Zu Beginn des Kongresses dankten der Präsident des Berliner Abgeordnetenhauses, Walter Momper, und die Senatorin für Stadtentwicklung, Ingeborg Junge-Reyer, den Quartiersräten für ihr Engagement. „Die Quartiersräte sind mittlerweile der Kern des Geschehens“, sagte Junge-Reyer. Sie seien die Experten vor Ort.
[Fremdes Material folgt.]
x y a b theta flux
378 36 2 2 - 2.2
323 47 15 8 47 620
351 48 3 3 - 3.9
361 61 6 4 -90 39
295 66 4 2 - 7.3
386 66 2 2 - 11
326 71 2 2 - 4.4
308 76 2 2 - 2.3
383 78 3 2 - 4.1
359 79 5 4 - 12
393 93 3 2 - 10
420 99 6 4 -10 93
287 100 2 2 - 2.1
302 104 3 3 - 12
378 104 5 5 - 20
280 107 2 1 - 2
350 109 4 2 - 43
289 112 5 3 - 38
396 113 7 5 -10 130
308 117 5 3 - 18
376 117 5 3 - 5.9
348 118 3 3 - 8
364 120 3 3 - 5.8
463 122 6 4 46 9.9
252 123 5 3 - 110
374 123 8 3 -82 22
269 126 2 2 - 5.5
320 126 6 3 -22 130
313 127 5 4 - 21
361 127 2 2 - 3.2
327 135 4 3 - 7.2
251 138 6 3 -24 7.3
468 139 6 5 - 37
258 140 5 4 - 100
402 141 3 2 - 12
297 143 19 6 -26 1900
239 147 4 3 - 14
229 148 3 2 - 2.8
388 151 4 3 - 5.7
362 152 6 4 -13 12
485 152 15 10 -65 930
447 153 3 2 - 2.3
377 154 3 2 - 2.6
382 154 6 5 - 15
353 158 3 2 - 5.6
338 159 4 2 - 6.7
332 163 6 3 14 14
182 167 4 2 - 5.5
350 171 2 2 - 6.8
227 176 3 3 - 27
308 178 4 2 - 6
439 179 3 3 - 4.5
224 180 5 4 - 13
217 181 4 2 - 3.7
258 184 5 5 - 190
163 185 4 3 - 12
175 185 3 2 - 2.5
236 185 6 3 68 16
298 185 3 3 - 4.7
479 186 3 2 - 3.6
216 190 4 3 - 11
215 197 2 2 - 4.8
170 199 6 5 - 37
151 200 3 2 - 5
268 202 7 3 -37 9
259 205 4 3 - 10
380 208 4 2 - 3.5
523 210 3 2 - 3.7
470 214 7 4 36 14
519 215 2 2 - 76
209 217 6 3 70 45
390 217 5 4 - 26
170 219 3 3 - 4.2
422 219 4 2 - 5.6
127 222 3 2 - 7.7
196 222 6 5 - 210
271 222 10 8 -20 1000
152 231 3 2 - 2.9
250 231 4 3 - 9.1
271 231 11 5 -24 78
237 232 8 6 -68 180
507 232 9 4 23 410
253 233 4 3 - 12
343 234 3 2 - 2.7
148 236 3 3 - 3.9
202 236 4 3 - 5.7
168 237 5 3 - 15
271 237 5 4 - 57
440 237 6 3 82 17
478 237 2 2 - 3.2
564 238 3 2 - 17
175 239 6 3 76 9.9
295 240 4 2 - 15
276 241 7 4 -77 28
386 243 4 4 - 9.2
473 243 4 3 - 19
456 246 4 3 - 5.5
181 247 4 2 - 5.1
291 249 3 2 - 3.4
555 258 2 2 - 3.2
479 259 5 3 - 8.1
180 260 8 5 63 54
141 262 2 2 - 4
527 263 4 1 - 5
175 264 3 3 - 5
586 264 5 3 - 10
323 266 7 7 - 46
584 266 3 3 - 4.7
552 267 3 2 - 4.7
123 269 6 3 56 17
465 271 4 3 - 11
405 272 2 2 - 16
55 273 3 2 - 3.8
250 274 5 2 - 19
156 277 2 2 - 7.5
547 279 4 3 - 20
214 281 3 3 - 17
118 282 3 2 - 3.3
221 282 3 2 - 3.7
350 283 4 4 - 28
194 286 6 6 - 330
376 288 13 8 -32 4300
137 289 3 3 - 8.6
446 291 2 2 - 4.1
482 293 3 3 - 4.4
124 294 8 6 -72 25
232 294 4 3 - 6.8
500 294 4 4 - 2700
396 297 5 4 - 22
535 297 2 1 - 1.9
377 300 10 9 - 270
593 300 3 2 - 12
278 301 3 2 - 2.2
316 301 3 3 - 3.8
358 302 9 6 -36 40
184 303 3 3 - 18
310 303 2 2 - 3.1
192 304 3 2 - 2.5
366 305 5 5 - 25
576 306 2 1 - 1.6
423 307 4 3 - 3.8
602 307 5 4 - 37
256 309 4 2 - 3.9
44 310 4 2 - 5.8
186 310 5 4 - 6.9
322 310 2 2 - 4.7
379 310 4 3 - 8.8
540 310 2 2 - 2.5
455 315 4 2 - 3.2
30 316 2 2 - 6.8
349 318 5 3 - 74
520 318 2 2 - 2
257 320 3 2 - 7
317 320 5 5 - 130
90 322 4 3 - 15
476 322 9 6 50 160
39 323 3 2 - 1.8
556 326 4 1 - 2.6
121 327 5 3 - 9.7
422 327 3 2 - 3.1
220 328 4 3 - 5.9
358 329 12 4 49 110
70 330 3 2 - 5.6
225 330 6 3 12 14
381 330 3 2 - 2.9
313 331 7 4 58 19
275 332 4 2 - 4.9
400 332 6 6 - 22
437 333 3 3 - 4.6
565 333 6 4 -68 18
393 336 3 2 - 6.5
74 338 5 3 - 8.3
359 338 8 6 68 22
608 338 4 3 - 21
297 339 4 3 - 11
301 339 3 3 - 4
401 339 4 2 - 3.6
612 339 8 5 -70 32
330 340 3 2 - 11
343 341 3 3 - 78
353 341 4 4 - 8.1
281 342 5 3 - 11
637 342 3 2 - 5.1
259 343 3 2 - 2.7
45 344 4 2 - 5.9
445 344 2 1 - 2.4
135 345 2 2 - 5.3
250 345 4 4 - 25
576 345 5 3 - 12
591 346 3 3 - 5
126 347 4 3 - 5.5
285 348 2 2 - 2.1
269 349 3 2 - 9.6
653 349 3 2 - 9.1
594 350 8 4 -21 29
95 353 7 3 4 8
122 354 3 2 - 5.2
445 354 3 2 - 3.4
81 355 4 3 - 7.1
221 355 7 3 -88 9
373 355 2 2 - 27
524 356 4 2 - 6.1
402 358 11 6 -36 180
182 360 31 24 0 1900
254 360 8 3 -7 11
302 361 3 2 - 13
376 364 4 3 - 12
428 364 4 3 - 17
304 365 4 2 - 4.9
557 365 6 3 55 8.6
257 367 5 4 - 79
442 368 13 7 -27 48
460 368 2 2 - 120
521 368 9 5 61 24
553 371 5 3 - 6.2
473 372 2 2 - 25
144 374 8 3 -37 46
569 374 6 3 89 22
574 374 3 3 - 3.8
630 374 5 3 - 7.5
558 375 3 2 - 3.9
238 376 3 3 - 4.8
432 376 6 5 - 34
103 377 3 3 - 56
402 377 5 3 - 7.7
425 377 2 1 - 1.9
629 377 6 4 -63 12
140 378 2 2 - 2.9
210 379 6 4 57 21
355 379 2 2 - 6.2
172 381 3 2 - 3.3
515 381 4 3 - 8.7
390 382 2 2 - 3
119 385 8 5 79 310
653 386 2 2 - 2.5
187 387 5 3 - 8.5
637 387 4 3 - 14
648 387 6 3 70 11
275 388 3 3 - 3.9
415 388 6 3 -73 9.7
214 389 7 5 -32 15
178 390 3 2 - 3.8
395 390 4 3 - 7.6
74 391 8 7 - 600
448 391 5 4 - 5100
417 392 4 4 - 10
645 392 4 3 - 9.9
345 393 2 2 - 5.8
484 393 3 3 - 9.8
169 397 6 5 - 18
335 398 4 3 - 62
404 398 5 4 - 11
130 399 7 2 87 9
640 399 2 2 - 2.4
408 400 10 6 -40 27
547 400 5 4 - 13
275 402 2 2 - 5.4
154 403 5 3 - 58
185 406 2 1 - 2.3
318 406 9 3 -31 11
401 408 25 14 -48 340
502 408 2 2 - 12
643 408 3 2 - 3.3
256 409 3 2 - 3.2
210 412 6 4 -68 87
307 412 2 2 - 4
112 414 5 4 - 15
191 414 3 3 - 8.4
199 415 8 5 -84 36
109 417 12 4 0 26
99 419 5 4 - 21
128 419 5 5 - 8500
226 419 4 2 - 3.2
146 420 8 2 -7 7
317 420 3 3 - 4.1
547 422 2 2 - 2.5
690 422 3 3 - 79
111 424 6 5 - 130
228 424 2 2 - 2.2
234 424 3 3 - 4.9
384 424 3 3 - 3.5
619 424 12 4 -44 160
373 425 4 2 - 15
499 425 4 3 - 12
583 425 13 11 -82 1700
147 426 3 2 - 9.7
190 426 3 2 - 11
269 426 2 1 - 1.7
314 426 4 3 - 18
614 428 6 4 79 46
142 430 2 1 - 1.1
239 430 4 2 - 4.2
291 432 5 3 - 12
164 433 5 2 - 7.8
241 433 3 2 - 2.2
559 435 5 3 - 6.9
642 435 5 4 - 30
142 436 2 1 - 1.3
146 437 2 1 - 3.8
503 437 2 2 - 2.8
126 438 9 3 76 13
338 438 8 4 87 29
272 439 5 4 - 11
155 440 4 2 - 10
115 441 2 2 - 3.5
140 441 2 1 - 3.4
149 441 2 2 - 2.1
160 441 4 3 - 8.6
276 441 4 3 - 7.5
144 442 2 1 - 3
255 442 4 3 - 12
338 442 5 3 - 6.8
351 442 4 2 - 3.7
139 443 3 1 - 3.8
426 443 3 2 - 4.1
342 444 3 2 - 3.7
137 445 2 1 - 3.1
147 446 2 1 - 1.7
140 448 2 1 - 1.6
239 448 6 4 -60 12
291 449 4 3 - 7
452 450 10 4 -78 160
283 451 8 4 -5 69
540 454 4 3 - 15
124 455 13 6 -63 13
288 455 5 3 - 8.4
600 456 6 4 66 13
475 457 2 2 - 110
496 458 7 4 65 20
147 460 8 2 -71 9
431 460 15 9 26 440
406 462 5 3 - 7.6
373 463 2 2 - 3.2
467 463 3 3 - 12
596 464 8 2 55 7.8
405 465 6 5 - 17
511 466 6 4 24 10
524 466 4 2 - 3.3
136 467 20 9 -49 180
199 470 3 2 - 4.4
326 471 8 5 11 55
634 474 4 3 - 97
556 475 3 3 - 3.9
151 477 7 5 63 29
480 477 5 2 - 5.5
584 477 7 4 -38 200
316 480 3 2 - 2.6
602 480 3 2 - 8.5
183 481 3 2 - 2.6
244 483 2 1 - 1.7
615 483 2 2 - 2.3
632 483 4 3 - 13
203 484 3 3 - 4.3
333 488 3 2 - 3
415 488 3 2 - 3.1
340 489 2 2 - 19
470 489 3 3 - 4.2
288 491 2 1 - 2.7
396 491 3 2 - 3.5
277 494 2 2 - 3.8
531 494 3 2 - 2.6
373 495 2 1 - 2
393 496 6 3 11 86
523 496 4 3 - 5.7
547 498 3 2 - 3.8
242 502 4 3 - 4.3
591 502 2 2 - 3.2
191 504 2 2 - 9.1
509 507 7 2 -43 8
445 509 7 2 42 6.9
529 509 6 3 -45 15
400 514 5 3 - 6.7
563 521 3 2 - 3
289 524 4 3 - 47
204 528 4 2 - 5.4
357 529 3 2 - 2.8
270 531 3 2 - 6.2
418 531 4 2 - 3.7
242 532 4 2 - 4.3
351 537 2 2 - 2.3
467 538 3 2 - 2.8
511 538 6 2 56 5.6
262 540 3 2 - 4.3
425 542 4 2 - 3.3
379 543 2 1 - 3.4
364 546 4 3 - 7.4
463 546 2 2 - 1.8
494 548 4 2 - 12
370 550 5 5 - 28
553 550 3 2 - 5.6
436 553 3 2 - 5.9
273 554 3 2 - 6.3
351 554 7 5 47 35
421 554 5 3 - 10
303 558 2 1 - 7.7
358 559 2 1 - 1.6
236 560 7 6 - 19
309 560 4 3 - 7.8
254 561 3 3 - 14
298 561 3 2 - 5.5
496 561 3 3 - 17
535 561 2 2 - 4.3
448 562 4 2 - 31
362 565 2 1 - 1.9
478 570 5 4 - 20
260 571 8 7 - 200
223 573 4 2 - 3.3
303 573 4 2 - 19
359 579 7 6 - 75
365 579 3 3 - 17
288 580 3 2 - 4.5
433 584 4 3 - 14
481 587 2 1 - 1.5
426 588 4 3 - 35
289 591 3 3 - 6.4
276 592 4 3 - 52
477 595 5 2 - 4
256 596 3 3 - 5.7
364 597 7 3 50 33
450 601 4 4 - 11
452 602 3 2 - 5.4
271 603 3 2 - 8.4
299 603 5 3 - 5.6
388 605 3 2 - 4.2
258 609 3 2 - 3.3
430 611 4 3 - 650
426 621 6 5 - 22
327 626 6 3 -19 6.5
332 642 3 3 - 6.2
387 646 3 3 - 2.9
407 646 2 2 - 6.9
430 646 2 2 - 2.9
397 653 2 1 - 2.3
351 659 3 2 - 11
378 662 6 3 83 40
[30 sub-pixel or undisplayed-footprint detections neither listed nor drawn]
Mit den aus Mitteln des Programms Soziale Stadt finanzieren Quartiersmanagements sei ein „revolutionäres Projekt für viele andere ins Leben gerufen“, betonte sie. So hätten Schulen, die Polizei und auch die Verwaltung die Entwicklung von Netzwerken unterstützt. Friedemann Walther von der Bürgerstiftung Neukölln berichtete im Anschluss von seinen Erfahrungen einer Bürgerstiftung als ein mögliches Zukunftsmodell.
Am Nachmittag starteten dann die Workshops, die sich unter anderem den Themen der Einbindung von Jugendlichen durch sogenannte Jugend-Quartiersräte widmete sowie den „Erfahrungen aus den Quartiersräten“. Auch die Quartiersräte aus der Schillerpromenade waren auf dem Kongress vertreten, unter anderem Beate Hauke, die derzeit mit den Vorbereitungen für den „Markt der Vielfalt“ auf der Schillerpromenade vollauf beschäftigt ist. Der Markt, für den Hauke Anfang dieses Jahres den Wettbewerb „MittendrIn Berlin!“ gewonnen hatte, soll am 16. Mai mit einem Fest eröffnet werden.
Auch die Verwaltung aus den Bezirken und auf Senatsebene sowie die Quartiersmanager aus den jeweiligen Kiezen waren am Samstag stark vertreten. Auf Schautafeln präsentierten sich die einzelnen QMs mit ihren Projekten. Im Foyer des Parlamentssaales waren denn auch immer wieder Gruppen im Einzelgespräch zu entdecken. Das eigentliche Ziel, ein Netzwerk unter den Quartiersräten zu knüpfen und die Diskussion über den Sinn und Zweck der in zehn Jahren Quartiersmanagement durchgeführten Projekte zu ermöglichen, wurde somit mehr als erreicht.